>>>>

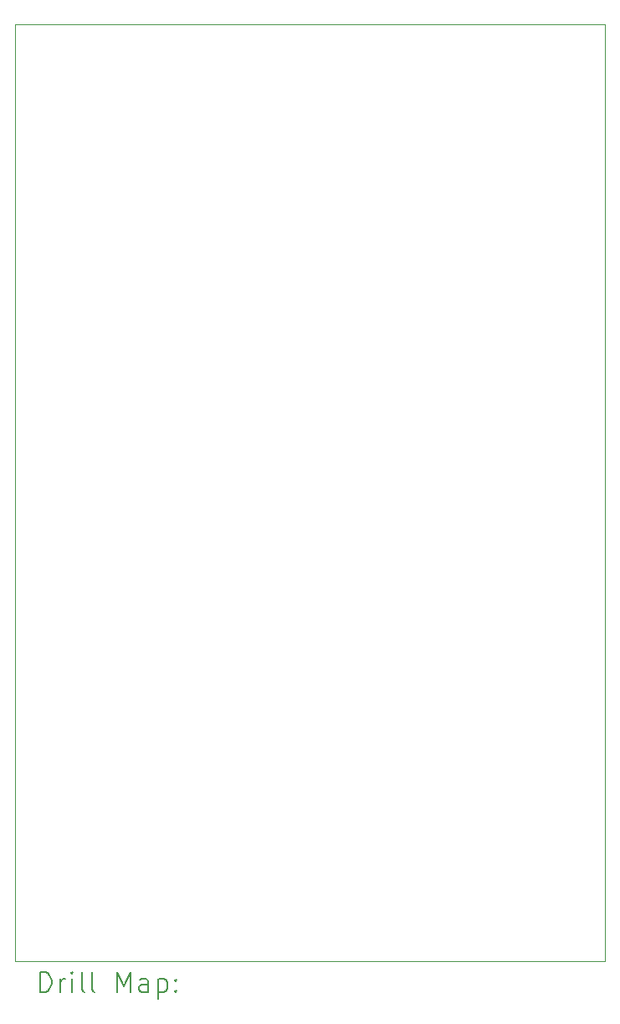
<source format=gbr>
%TF.GenerationSoftware,KiCad,Pcbnew,(6.0.10)*%
%TF.CreationDate,2023-01-04T16:16:52-06:00*%
%TF.ProjectId,AT89S52_dev_board,41543839-5335-4325-9f64-65765f626f61,rev?*%
%TF.SameCoordinates,Original*%
%TF.FileFunction,Drillmap*%
%TF.FilePolarity,Positive*%
%FSLAX45Y45*%
G04 Gerber Fmt 4.5, Leading zero omitted, Abs format (unit mm)*
G04 Created by KiCad (PCBNEW (6.0.10)) date 2023-01-04 16:16:52*
%MOMM*%
%LPD*%
G01*
G04 APERTURE LIST*
%ADD10C,0.100000*%
%ADD11C,0.200000*%
G04 APERTURE END LIST*
D10*
X18859500Y-5842000D02*
X12890500Y-5842000D01*
X12890500Y-5842000D02*
X12890500Y-15303500D01*
X12890500Y-15303500D02*
X18859500Y-15303500D01*
X18859500Y-15303500D02*
X18859500Y-5842000D01*
D11*
X13143119Y-15618976D02*
X13143119Y-15418976D01*
X13190738Y-15418976D01*
X13219309Y-15428500D01*
X13238357Y-15447548D01*
X13247881Y-15466595D01*
X13257405Y-15504690D01*
X13257405Y-15533262D01*
X13247881Y-15571357D01*
X13238357Y-15590405D01*
X13219309Y-15609452D01*
X13190738Y-15618976D01*
X13143119Y-15618976D01*
X13343119Y-15618976D02*
X13343119Y-15485643D01*
X13343119Y-15523738D02*
X13352643Y-15504690D01*
X13362167Y-15495167D01*
X13381214Y-15485643D01*
X13400262Y-15485643D01*
X13466928Y-15618976D02*
X13466928Y-15485643D01*
X13466928Y-15418976D02*
X13457405Y-15428500D01*
X13466928Y-15438024D01*
X13476452Y-15428500D01*
X13466928Y-15418976D01*
X13466928Y-15438024D01*
X13590738Y-15618976D02*
X13571690Y-15609452D01*
X13562167Y-15590405D01*
X13562167Y-15418976D01*
X13695500Y-15618976D02*
X13676452Y-15609452D01*
X13666928Y-15590405D01*
X13666928Y-15418976D01*
X13924071Y-15618976D02*
X13924071Y-15418976D01*
X13990738Y-15561833D01*
X14057405Y-15418976D01*
X14057405Y-15618976D01*
X14238357Y-15618976D02*
X14238357Y-15514214D01*
X14228833Y-15495167D01*
X14209786Y-15485643D01*
X14171690Y-15485643D01*
X14152643Y-15495167D01*
X14238357Y-15609452D02*
X14219309Y-15618976D01*
X14171690Y-15618976D01*
X14152643Y-15609452D01*
X14143119Y-15590405D01*
X14143119Y-15571357D01*
X14152643Y-15552309D01*
X14171690Y-15542786D01*
X14219309Y-15542786D01*
X14238357Y-15533262D01*
X14333595Y-15485643D02*
X14333595Y-15685643D01*
X14333595Y-15495167D02*
X14352643Y-15485643D01*
X14390738Y-15485643D01*
X14409786Y-15495167D01*
X14419309Y-15504690D01*
X14428833Y-15523738D01*
X14428833Y-15580881D01*
X14419309Y-15599928D01*
X14409786Y-15609452D01*
X14390738Y-15618976D01*
X14352643Y-15618976D01*
X14333595Y-15609452D01*
X14514548Y-15599928D02*
X14524071Y-15609452D01*
X14514548Y-15618976D01*
X14505024Y-15609452D01*
X14514548Y-15599928D01*
X14514548Y-15618976D01*
X14514548Y-15495167D02*
X14524071Y-15504690D01*
X14514548Y-15514214D01*
X14505024Y-15504690D01*
X14514548Y-15495167D01*
X14514548Y-15514214D01*
M02*

</source>
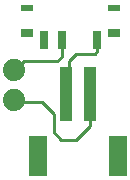
<source format=gtl>
G75*
%MOIN*%
%OFA0B0*%
%FSLAX25Y25*%
%IPPOS*%
%LPD*%
%AMOC8*
5,1,8,0,0,1.08239X$1,22.5*
%
%ADD10R,0.03937X0.18110*%
%ADD11R,0.06299X0.13386*%
%ADD12R,0.02756X0.05906*%
%ADD13R,0.03937X0.02362*%
%ADD14R,0.03937X0.03150*%
%ADD15C,0.07400*%
%ADD16C,0.01000*%
D10*
X0505021Y0031817D03*
X0512895Y0031817D03*
D11*
X0522344Y0011344D03*
X0495573Y0011344D03*
D12*
X0497600Y0049735D03*
X0503506Y0049735D03*
X0515317Y0049735D03*
D13*
X0520828Y0060562D03*
X0492088Y0060562D03*
D14*
X0492088Y0052294D03*
X0520828Y0052294D03*
D15*
X0487708Y0039750D03*
X0487708Y0029750D03*
D16*
X0488333Y0029125D01*
X0497083Y0029125D01*
X0500833Y0025375D01*
X0500833Y0019125D01*
X0503333Y0016625D01*
X0508333Y0016625D01*
X0512895Y0021187D01*
X0512895Y0031817D01*
X0505833Y0032629D02*
X0505021Y0031817D01*
X0505833Y0032629D02*
X0505833Y0042875D01*
X0508333Y0045375D01*
X0514583Y0045375D01*
X0515317Y0046108D01*
X0515317Y0049735D01*
X0503506Y0049735D02*
X0503506Y0044297D01*
X0502083Y0042875D01*
X0490833Y0042875D01*
X0487708Y0039750D01*
M02*

</source>
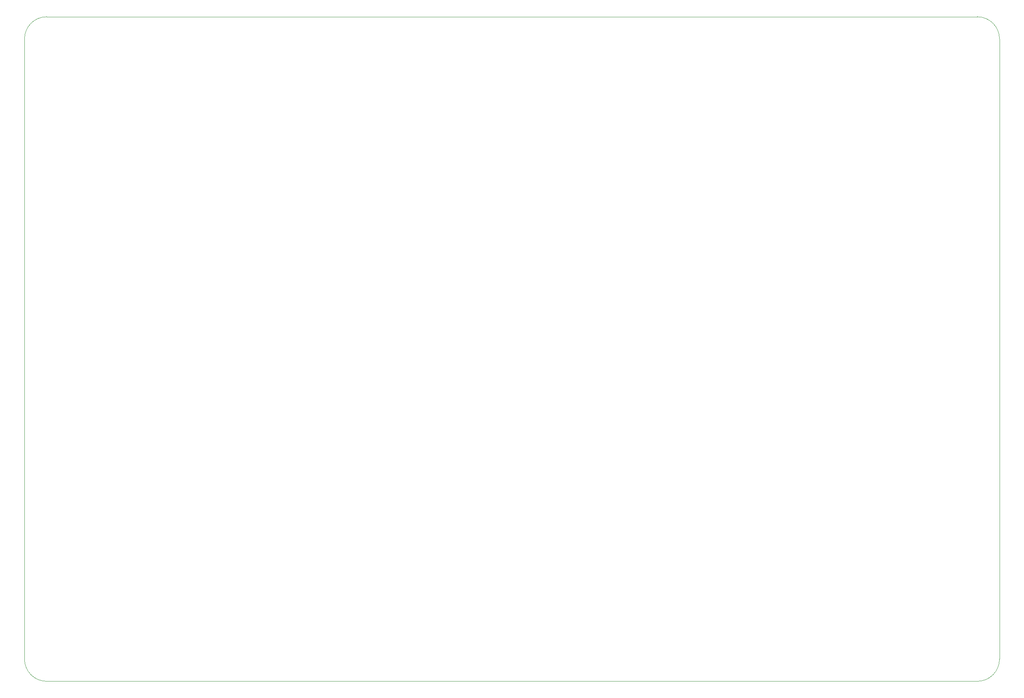
<source format=gm1>
G04 #@! TF.GenerationSoftware,KiCad,Pcbnew,5.1.4-5.1.4*
G04 #@! TF.CreationDate,2019-08-13T11:30:28+01:00*
G04 #@! TF.ProjectId,music5xxx,6d757369-6335-4787-9878-2e6b69636164,1*
G04 #@! TF.SameCoordinates,Original*
G04 #@! TF.FileFunction,Profile,NP*
%FSLAX46Y46*%
G04 Gerber Fmt 4.6, Leading zero omitted, Abs format (unit mm)*
G04 Created by KiCad (PCBNEW 5.1.4-5.1.4) date 2019-08-13 11:30:28*
%MOMM*%
%LPD*%
G04 APERTURE LIST*
%ADD10C,0.050000*%
G04 APERTURE END LIST*
D10*
X215000000Y0D02*
G75*
G02X220000000Y-5000000I0J-5000000D01*
G01*
X220000000Y-145000000D02*
G75*
G02X215000000Y-150000000I-5000000J0D01*
G01*
X5000000Y-150000000D02*
G75*
G02X0Y-145000000I0J5000000D01*
G01*
X0Y-5000000D02*
G75*
G02X5000000Y0I5000000J0D01*
G01*
X0Y-145000000D02*
X0Y-5000000D01*
X5000000Y-150000000D02*
X215000000Y-150000000D01*
X220000000Y-5000000D02*
X220000000Y-145000000D01*
X5000000Y0D02*
X215000000Y0D01*
M02*

</source>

<<<<

# What the task asks
Reproduce the entries above word for word. Pictures stay out.

# Result for this exercise
<source format=gbr>
%TF.GenerationSoftware,KiCad,Pcbnew,(6.0.10)*%
%TF.CreationDate,2023-01-04T16:16:52-06:00*%
%TF.ProjectId,AT89S52_dev_board,41543839-5335-4325-9f64-65765f626f61,rev?*%
%TF.SameCoordinates,Original*%
%TF.FileFunction,Drillmap*%
%TF.FilePolarity,Positive*%
%FSLAX45Y45*%
G04 Gerber Fmt 4.5, Leading zero omitted, Abs format (unit mm)*
G04 Created by KiCad (PCBNEW (6.0.10)) date 2023-01-04 16:16:52*
%MOMM*%
%LPD*%
G01*
G04 APERTURE LIST*
%ADD10C,0.100000*%
%ADD11C,0.200000*%
G04 APERTURE END LIST*
D10*
X18859500Y-5842000D02*
X12890500Y-5842000D01*
X12890500Y-5842000D02*
X12890500Y-15303500D01*
X12890500Y-15303500D02*
X18859500Y-15303500D01*
X18859500Y-15303500D02*
X18859500Y-5842000D01*
D11*
X13143119Y-15618976D02*
X13143119Y-15418976D01*
X13190738Y-15418976D01*
X13219309Y-15428500D01*
X13238357Y-15447548D01*
X13247881Y-15466595D01*
X13257405Y-15504690D01*
X13257405Y-15533262D01*
X13247881Y-15571357D01*
X13238357Y-15590405D01*
X13219309Y-15609452D01*
X13190738Y-15618976D01*
X13143119Y-15618976D01*
X13343119Y-15618976D02*
X13343119Y-15485643D01*
X13343119Y-15523738D02*
X13352643Y-15504690D01*
X13362167Y-15495167D01*
X13381214Y-15485643D01*
X13400262Y-15485643D01*
X13466928Y-15618976D02*
X13466928Y-15485643D01*
X13466928Y-15418976D02*
X13457405Y-15428500D01*
X13466928Y-15438024D01*
X13476452Y-15428500D01*
X13466928Y-15418976D01*
X13466928Y-15438024D01*
X13590738Y-15618976D02*
X13571690Y-15609452D01*
X13562167Y-15590405D01*
X13562167Y-15418976D01*
X13695500Y-15618976D02*
X13676452Y-15609452D01*
X13666928Y-15590405D01*
X13666928Y-15418976D01*
X13924071Y-15618976D02*
X13924071Y-15418976D01*
X13990738Y-15561833D01*
X14057405Y-15418976D01*
X14057405Y-15618976D01*
X14238357Y-15618976D02*
X14238357Y-15514214D01*
X14228833Y-15495167D01*
X14209786Y-15485643D01*
X14171690Y-15485643D01*
X14152643Y-15495167D01*
X14238357Y-15609452D02*
X14219309Y-15618976D01*
X14171690Y-15618976D01*
X14152643Y-15609452D01*
X14143119Y-15590405D01*
X14143119Y-15571357D01*
X14152643Y-15552309D01*
X14171690Y-15542786D01*
X14219309Y-15542786D01*
X14238357Y-15533262D01*
X14333595Y-15485643D02*
X14333595Y-15685643D01*
X14333595Y-15495167D02*
X14352643Y-15485643D01*
X14390738Y-15485643D01*
X14409786Y-15495167D01*
X14419309Y-15504690D01*
X14428833Y-15523738D01*
X14428833Y-15580881D01*
X14419309Y-15599928D01*
X14409786Y-15609452D01*
X14390738Y-15618976D01*
X14352643Y-15618976D01*
X14333595Y-15609452D01*
X14514548Y-15599928D02*
X14524071Y-15609452D01*
X14514548Y-15618976D01*
X14505024Y-15609452D01*
X14514548Y-15599928D01*
X14514548Y-15618976D01*
X14514548Y-15495167D02*
X14524071Y-15504690D01*
X14514548Y-15514214D01*
X14505024Y-15504690D01*
X14514548Y-15495167D01*
X14514548Y-15514214D01*
M02*

</source>
<source format=gtl>
G75*
%MOIN*%
%OFA0B0*%
%FSLAX25Y25*%
%IPPOS*%
%LPD*%
%AMOC8*
5,1,8,0,0,1.08239X$1,22.5*
%
%ADD10R,0.03937X0.18110*%
%ADD11R,0.06299X0.13386*%
%ADD12R,0.02756X0.05906*%
%ADD13R,0.03937X0.02362*%
%ADD14R,0.03937X0.03150*%
%ADD15C,0.07400*%
%ADD16C,0.01000*%
D10*
X0505021Y0031817D03*
X0512895Y0031817D03*
D11*
X0522344Y0011344D03*
X0495573Y0011344D03*
D12*
X0497600Y0049735D03*
X0503506Y0049735D03*
X0515317Y0049735D03*
D13*
X0520828Y0060562D03*
X0492088Y0060562D03*
D14*
X0492088Y0052294D03*
X0520828Y0052294D03*
D15*
X0487708Y0039750D03*
X0487708Y0029750D03*
D16*
X0488333Y0029125D01*
X0497083Y0029125D01*
X0500833Y0025375D01*
X0500833Y0019125D01*
X0503333Y0016625D01*
X0508333Y0016625D01*
X0512895Y0021187D01*
X0512895Y0031817D01*
X0505833Y0032629D02*
X0505021Y0031817D01*
X0505833Y0032629D02*
X0505833Y0042875D01*
X0508333Y0045375D01*
X0514583Y0045375D01*
X0515317Y0046108D01*
X0515317Y0049735D01*
X0503506Y0049735D02*
X0503506Y0044297D01*
X0502083Y0042875D01*
X0490833Y0042875D01*
X0487708Y0039750D01*
M02*

</source>
<source format=gm1>
G04 #@! TF.GenerationSoftware,KiCad,Pcbnew,5.1.4-5.1.4*
G04 #@! TF.CreationDate,2019-08-13T11:30:28+01:00*
G04 #@! TF.ProjectId,music5xxx,6d757369-6335-4787-9878-2e6b69636164,1*
G04 #@! TF.SameCoordinates,Original*
G04 #@! TF.FileFunction,Profile,NP*
%FSLAX46Y46*%
G04 Gerber Fmt 4.6, Leading zero omitted, Abs format (unit mm)*
G04 Created by KiCad (PCBNEW 5.1.4-5.1.4) date 2019-08-13 11:30:28*
%MOMM*%
%LPD*%
G04 APERTURE LIST*
%ADD10C,0.050000*%
G04 APERTURE END LIST*
D10*
X215000000Y0D02*
G75*
G02X220000000Y-5000000I0J-5000000D01*
G01*
X220000000Y-145000000D02*
G75*
G02X215000000Y-150000000I-5000000J0D01*
G01*
X5000000Y-150000000D02*
G75*
G02X0Y-145000000I0J5000000D01*
G01*
X0Y-5000000D02*
G75*
G02X5000000Y0I5000000J0D01*
G01*
X0Y-145000000D02*
X0Y-5000000D01*
X5000000Y-150000000D02*
X215000000Y-150000000D01*
X220000000Y-5000000D02*
X220000000Y-145000000D01*
X5000000Y0D02*
X215000000Y0D01*
M02*

</source>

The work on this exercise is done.